**Çalışma Metni**.

ŞEKER HAMURLU KURABİYE DENEMESİ VE TARÇINLI KURABİYE

   
   Butik ürüler yapan blogları gezerken hep çok heves etmiştim şeker hamurlu kurabiyeler, pastalar , cupcakeler yapmaya. İlk şeker hamurlu pastamı 2 yada 3 sene önce doğumgünüm için kardeşmle birlikte yapmıştık. Neredeyse bütün gün uğraşmıştık ama çok güzel bir görüntü çıktımıştı ortaya , yorgunluğumuza değmişti. Marsmallow şekerlerden yapmıştık şeker hamurunu pembe ve beyaz , ozaman gıda boyası falan yoktu evde. O pastanın resmi bir yerlerde vardı ama bulamadım şimdi , burda sizinle paylaşmak için.

**Görev**. Şeker hamurlu kurabiye metninde "ŞEKER HAMURLU KURABİYE" sözcüklerinden başlayıp "sizinle paylaşmak için." sözcükleri de dâhil olmak üzere oraya kadar olan kısmı hiçbir değişiklik yapmadan yeniden yazınız.

**Verilen Materyal**.
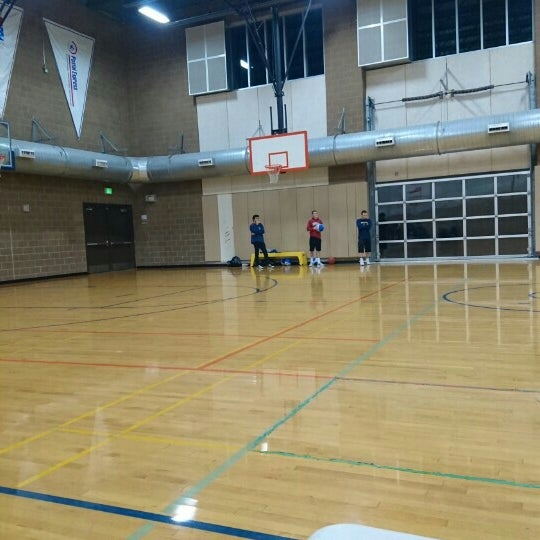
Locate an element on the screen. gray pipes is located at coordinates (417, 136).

...

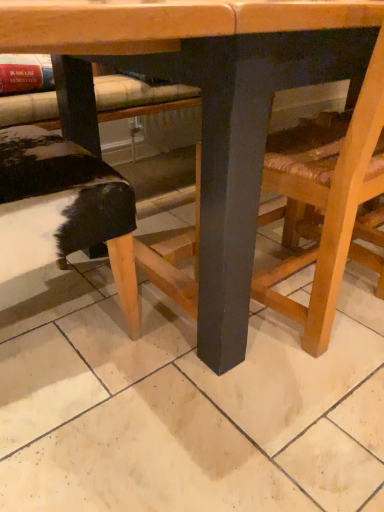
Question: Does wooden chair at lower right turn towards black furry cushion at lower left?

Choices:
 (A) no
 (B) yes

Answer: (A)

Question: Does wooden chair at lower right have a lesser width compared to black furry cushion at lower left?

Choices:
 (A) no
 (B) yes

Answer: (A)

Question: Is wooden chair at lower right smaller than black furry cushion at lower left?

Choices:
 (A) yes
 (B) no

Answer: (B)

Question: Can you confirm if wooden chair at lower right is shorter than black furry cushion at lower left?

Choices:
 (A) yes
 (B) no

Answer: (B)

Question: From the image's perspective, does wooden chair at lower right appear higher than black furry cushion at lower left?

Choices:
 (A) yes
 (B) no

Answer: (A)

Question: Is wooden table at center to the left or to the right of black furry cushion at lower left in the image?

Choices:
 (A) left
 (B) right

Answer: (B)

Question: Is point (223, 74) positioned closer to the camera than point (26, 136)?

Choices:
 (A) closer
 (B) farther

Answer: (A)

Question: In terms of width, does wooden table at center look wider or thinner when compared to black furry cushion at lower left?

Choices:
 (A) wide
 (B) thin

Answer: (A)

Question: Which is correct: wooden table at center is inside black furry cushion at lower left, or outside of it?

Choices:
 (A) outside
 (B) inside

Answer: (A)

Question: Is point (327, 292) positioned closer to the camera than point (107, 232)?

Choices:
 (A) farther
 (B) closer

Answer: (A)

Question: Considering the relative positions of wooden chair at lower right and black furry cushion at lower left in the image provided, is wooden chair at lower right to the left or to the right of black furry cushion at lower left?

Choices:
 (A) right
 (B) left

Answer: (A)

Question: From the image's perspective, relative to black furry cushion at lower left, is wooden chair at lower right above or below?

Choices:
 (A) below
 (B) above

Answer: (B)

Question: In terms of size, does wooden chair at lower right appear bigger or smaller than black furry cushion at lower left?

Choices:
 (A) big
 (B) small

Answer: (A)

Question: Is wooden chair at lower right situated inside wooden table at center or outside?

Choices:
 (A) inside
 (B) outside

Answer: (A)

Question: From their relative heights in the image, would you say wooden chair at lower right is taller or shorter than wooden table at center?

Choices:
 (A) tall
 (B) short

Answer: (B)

**Alıştırma Yanıtı**.
ŞEKER HAMURLU KURABİYE DENEMESİ VE TARÇINLI KURABİYE

   
   Butik ürüler yapan blogları gezerken hep çok heves etmiştim şeker hamurlu kurabiyeler, pastalar , cupcakeler yapmaya. İlk şeker hamurlu pastamı 2 yada 3 sene önce doğumgünüm için kardeşmle birlikte yapmıştık. Neredeyse bütün gün uğraşmıştık ama çok güzel bir görüntü çıktımıştı ortaya , yorgunluğumuza değmişti. Marsmallow şekerlerden yapmıştık şeker hamurunu pembe ve beyaz , ozaman gıda boyası falan yoktu evde. O pastanın resmi bir yerlerde vardı ama bulamadım şimdi , burda sizinle paylaşmak için.